Lynne Curry: Manager's misdeeds carry great risks

THE WORKPLACEJanuary 26, 2014 

Q. One of our senior managers gets away with murder. He's my boss' brother-in-law. Whenever "Patrick" blows it, the rest of us go to our boss, who tells us he'll take care of things, but he doesn't -- unless "taking care" means smoothing things over or paying money to settle problems.

Over the least three years, we've lost many good employees. Some Patrick sexually harassed or simply creeped out. Others got fed up with Patrick's demeaning comments or flagrant drug use despite our company's alleged zero-tolerance policy.

I plan to give our boss a "Patrick goes or I do" ultimatum. Any suggestions?

A. Your boss needs to understand the four risks he takes by letting Patrick remain an untouchable.

Don't count on it staying with the company.

Remind your boss he can't hide secrets like Patrick's behavior without risking the company's reputation. Media giant IAC experienced this when executive Justine Sacco tweeted, "Going to Africa. Hope I don't get AIDS. Just kidding. I'm white!" to 200 followers. Earlier she tweeted, "I had a sex dream about an autistic kid last night," and got away with it despite her high-level public relations position.

Before Sacco landed, the hashtag, HasJustineLanded Yet, became the most popular trending topic on Twitter. Her employer took the hint and fired her.

Add it up for him.

Because fed-up employees generally leave one at a time, your boss may not realize how much he has paid to keep Patrick. Shock your boss out of "things aren't that bad" by calculating the entire cost for him.

Warn him about unintended consequences.

When your boss allows anyone, particularly a senior manager, to violate a policy without consequence, he loses his company's ability to enforce the policy. He can, in fact, anticipate a discrimination lawsuit the minute he terminates an employee racially different than Patrick for drug use.

He further risks widespread cynicism by letting a senior manager slide while enforcing policies against rank-and-file employees.

Let him know the personal hit he takes but don't threaten.

Let your boss realize his continued denial results in others losing respect for him. At the same time, realize your boss' family relations may make him feel his back is against the wall. If you give him an ultimatum, he may fight back and take you up on your offer.

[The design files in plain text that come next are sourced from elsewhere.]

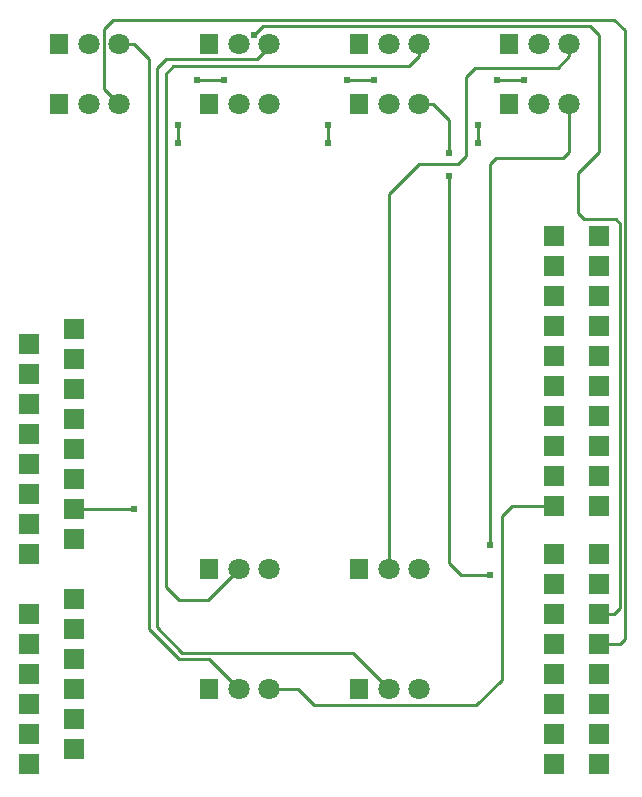
<source format=gbl>
G04 Layer: BottomLayer*
G04 EasyEDA v6.5.38, 2023-11-18 20:37:54*
G04 b8ba80685cd040f094fae154fa66d560,1f58bdd708a443c08c5fadb9c6478ee0,10*
G04 Gerber Generator version 0.2*
G04 Scale: 100 percent, Rotated: No, Reflected: No *
G04 Dimensions in millimeters *
G04 leading zeros omitted , absolute positions ,4 integer and 5 decimal *
%FSLAX45Y45*%
%MOMM*%

%AMMACRO1*21,1,$1,$2,0,0,$3*%
%ADD10C,0.2540*%
%ADD11C,1.8000*%
%ADD12R,1.5748X1.8000*%
%ADD13MACRO1,1.7X1.7X-90.0000*%
%ADD14R,1.7000X1.7000*%
%ADD15C,0.6200*%

%LPD*%
D10*
X4826000Y6096000D02*
G01*
X4826000Y5689600D01*
X4775200Y5638800D01*
X4203700Y5638800D01*
X4152900Y5588000D01*
X4152900Y2362200D01*
X4826000Y6604000D02*
G01*
X4826000Y6502400D01*
X4725415Y6401815D01*
X4026915Y6401815D01*
X3949700Y6324600D01*
X3949700Y5651500D01*
X3886200Y5588000D01*
X3556000Y5588000D01*
X3302000Y5334000D01*
X3302000Y2159000D01*
X4051300Y5918200D02*
G01*
X4051300Y5765800D01*
X4445000Y6299200D02*
G01*
X4216400Y6299200D01*
X2781300Y5918200D02*
G01*
X2781300Y5765800D01*
X3175000Y6299200D02*
G01*
X2946400Y6299200D01*
X1511300Y5918200D02*
G01*
X1511300Y5765800D01*
X1905000Y6299200D02*
G01*
X1676400Y6299200D01*
X1143000Y2667000D02*
G01*
X635005Y2667000D01*
X635000Y2666994D01*
X3556000Y6096005D02*
G01*
X3670287Y6096005D01*
X3810000Y5956294D01*
X3810000Y5676900D01*
X4152900Y2108200D02*
G01*
X3911600Y2108200D01*
X3810000Y2209800D01*
X3810000Y5486400D01*
X2286000Y1143000D02*
G01*
X2527300Y1143000D01*
X2667000Y1003300D01*
X4038600Y1003300D01*
X4254500Y1219200D01*
X4254500Y2603500D01*
X4343400Y2692400D01*
X4699000Y2692400D01*
X5080000Y1778000D02*
G01*
X5207000Y1778000D01*
X5257800Y1828800D01*
X5257800Y5080000D01*
X5219700Y5118100D01*
X4953000Y5118100D01*
X4902200Y5168900D01*
X4902200Y5511800D01*
X5080000Y5689600D01*
X5080000Y6680200D01*
X5003800Y6756400D01*
X2235200Y6756400D01*
X2159000Y6680200D01*
X5079974Y1523992D02*
G01*
X5257792Y1523992D01*
X5295900Y1562100D01*
X5295900Y6718300D01*
X5207000Y6807200D01*
X965200Y6807200D01*
X889000Y6731000D01*
X889000Y6223010D01*
X1016005Y6096005D01*
X3556005Y6604005D02*
G01*
X3556005Y6502405D01*
X3467100Y6413500D01*
X1473200Y6413500D01*
X1409700Y6350000D01*
X1409700Y2006600D01*
X1524000Y1892300D01*
X1765300Y1892300D01*
X2032005Y2159005D01*
X2286005Y6604005D02*
G01*
X2286005Y6578605D01*
X2184400Y6477000D01*
X1409700Y6477000D01*
X1333500Y6400800D01*
X1333500Y1663700D01*
X1549400Y1447800D01*
X2997210Y1447800D01*
X3302005Y1143005D01*
X1016005Y6604005D02*
G01*
X1142994Y6604005D01*
X1270000Y6477000D01*
X1270000Y1651000D01*
X1524000Y1397000D01*
X1778010Y1397000D01*
X2032005Y1143005D01*
D11*
G01*
X2286005Y6096005D03*
G01*
X2032005Y6096005D03*
D12*
G01*
X1778005Y6096005D03*
D11*
G01*
X2286005Y6604005D03*
G01*
X2032005Y6604005D03*
D12*
G01*
X1778005Y6604005D03*
D11*
G01*
X3556005Y6096005D03*
G01*
X3302005Y6096005D03*
D12*
G01*
X3048005Y6096005D03*
D11*
G01*
X3556005Y6604005D03*
G01*
X3302005Y6604005D03*
D12*
G01*
X3048005Y6604005D03*
D11*
G01*
X4826005Y6604005D03*
G01*
X4572005Y6604005D03*
D12*
G01*
X4318005Y6604005D03*
D11*
G01*
X4826005Y6096005D03*
G01*
X4572005Y6096005D03*
D12*
G01*
X4318005Y6096005D03*
D11*
G01*
X1016005Y6604005D03*
G01*
X762005Y6604005D03*
D12*
G01*
X508005Y6604005D03*
D11*
G01*
X1016005Y6096005D03*
G01*
X762005Y6096005D03*
D12*
G01*
X508005Y6096005D03*
D11*
G01*
X2286005Y2159005D03*
G01*
X2032005Y2159005D03*
D12*
G01*
X1778005Y2159005D03*
D11*
G01*
X3556005Y2159005D03*
G01*
X3302005Y2159005D03*
D12*
G01*
X3048005Y2159005D03*
D11*
G01*
X3556005Y1143005D03*
G01*
X3302005Y1143005D03*
D12*
G01*
X3048005Y1143005D03*
D11*
G01*
X2286005Y1143005D03*
G01*
X2032005Y1143005D03*
D12*
G01*
X1778005Y1143005D03*
D13*
G01*
X5079974Y4978400D03*
G01*
X5079974Y4724400D03*
G01*
X5079974Y4470400D03*
G01*
X5079974Y4216400D03*
G01*
X5079974Y3962400D03*
G01*
X5079974Y3708400D03*
G01*
X5079974Y3454400D03*
G01*
X5079974Y3200400D03*
G01*
X5079974Y2946400D03*
G01*
X5079974Y2692400D03*
G01*
X5079974Y2286000D03*
G01*
X5079974Y2032000D03*
G01*
X5079974Y1778000D03*
G01*
X5079974Y1524000D03*
G01*
X5079974Y1270000D03*
G01*
X5079974Y1016000D03*
G01*
X5079974Y762000D03*
G01*
X5079974Y508000D03*
G01*
X254000Y508000D03*
G01*
X254000Y762000D03*
G01*
X254000Y1016000D03*
G01*
X254000Y1270000D03*
G01*
X254000Y1524000D03*
G01*
X254000Y1778000D03*
G01*
X254000Y2286000D03*
G01*
X254000Y2540000D03*
G01*
X254000Y2794000D03*
G01*
X254000Y3048000D03*
G01*
X254000Y3302000D03*
G01*
X254000Y3556000D03*
G01*
X254000Y3810000D03*
G01*
X254000Y4064000D03*
D14*
G01*
X635000Y4190992D03*
G01*
X635000Y3936992D03*
G01*
X635000Y3682992D03*
G01*
X635000Y3428992D03*
G01*
X635000Y3174992D03*
G01*
X635000Y2920992D03*
G01*
X635000Y2666992D03*
G01*
X635000Y2412992D03*
G01*
X635000Y1904992D03*
G01*
X635000Y1650992D03*
G01*
X635000Y1396992D03*
G01*
X635000Y1142992D03*
G01*
X635000Y888992D03*
G01*
X635000Y634992D03*
G01*
X4699000Y507992D03*
G01*
X4699000Y761992D03*
G01*
X4699000Y1015992D03*
G01*
X4699000Y1269992D03*
G01*
X4699000Y1523992D03*
G01*
X4699000Y1777992D03*
G01*
X4699000Y2031992D03*
G01*
X4699000Y2285992D03*
G01*
X4699000Y2692392D03*
G01*
X4699000Y2946392D03*
G01*
X4699000Y3200392D03*
G01*
X4699000Y3454392D03*
G01*
X4699000Y3708392D03*
G01*
X4699000Y3962392D03*
G01*
X4699000Y4216392D03*
G01*
X4699000Y4470392D03*
G01*
X4699000Y4724392D03*
G01*
X4699000Y4978392D03*
D15*
G01*
X2159000Y6680200D03*
G01*
X4152900Y2108200D03*
G01*
X3810000Y5486400D03*
G01*
X3810000Y5676900D03*
G01*
X4152900Y2362200D03*
G01*
X1143000Y2667000D03*
G01*
X1905000Y6299200D03*
G01*
X1676400Y6299200D03*
G01*
X1511300Y5918200D03*
G01*
X1511300Y5765800D03*
G01*
X3175000Y6299200D03*
G01*
X2946400Y6299200D03*
G01*
X2781300Y5918200D03*
G01*
X2781300Y5765800D03*
G01*
X4445000Y6299200D03*
G01*
X4216400Y6299200D03*
G01*
X4051300Y5918200D03*
G01*
X4051300Y5765800D03*
M02*

</source>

Q. One of our supervisors is just not cutting it and we need to demote him. He's a proud man and a good hand, but he blows it every time he needs to enforce discipline. We can't afford how loose things have gotten. Half the time, he tells his employees he doesn't believe in our policies either, basically telling them they can break the rules. Despite this, the guys can't stand him because he lorded it over them when we promoted him.

A. Before you demote him, have you given him the training or coaching he needs to succeed? Many organizations promote good hands and let them fail. The problems you mentioned, an initial power trip, the lack of disciplinary skills and not realizing he can't send mixed messages, fit many new supervisors.

If true in this case, consider giving him training and a second chance as demoting proud employees generally permanently crashes their morale. If, however, you decide to demote him, follow these guidelines.

Show him respect by discussing the demotion and then listening to everything he has to say.

Let him know you want him to remain with your company because you value him and consider him a good hand. He may feel like a complete failure.

Explain your reasons for demoting him if he asks. If not, don't pour salt into the wound.

Let him know if you'll be maintaining or reducing his pay, or if he'll make more money because he'll regain overtime eligibility. Agree with him on what you and he will tell his former employees. You don't want him shamed.

Finally, be prepared for anger, unexpected questions or your employee losing morale and offering his resignation.